(Beginning of Given data)

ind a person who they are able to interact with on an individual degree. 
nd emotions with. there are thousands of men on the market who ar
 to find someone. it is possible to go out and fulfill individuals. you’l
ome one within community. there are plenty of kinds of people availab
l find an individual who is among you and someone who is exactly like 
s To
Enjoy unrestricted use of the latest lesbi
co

(End of Given data)

Problem requirements
Where the line with "ome one within" ends, your copy should end too; please return exactly the lines from the first line of the data through it.

Exercise response
ind a person who they are able to interact with on an individual degree. 
nd emotions with. there are thousands of men on the market who ar
 to find someone. it is possible to go out and fulfill individuals. you’l
ome one within community. there are plenty of kinds of people availab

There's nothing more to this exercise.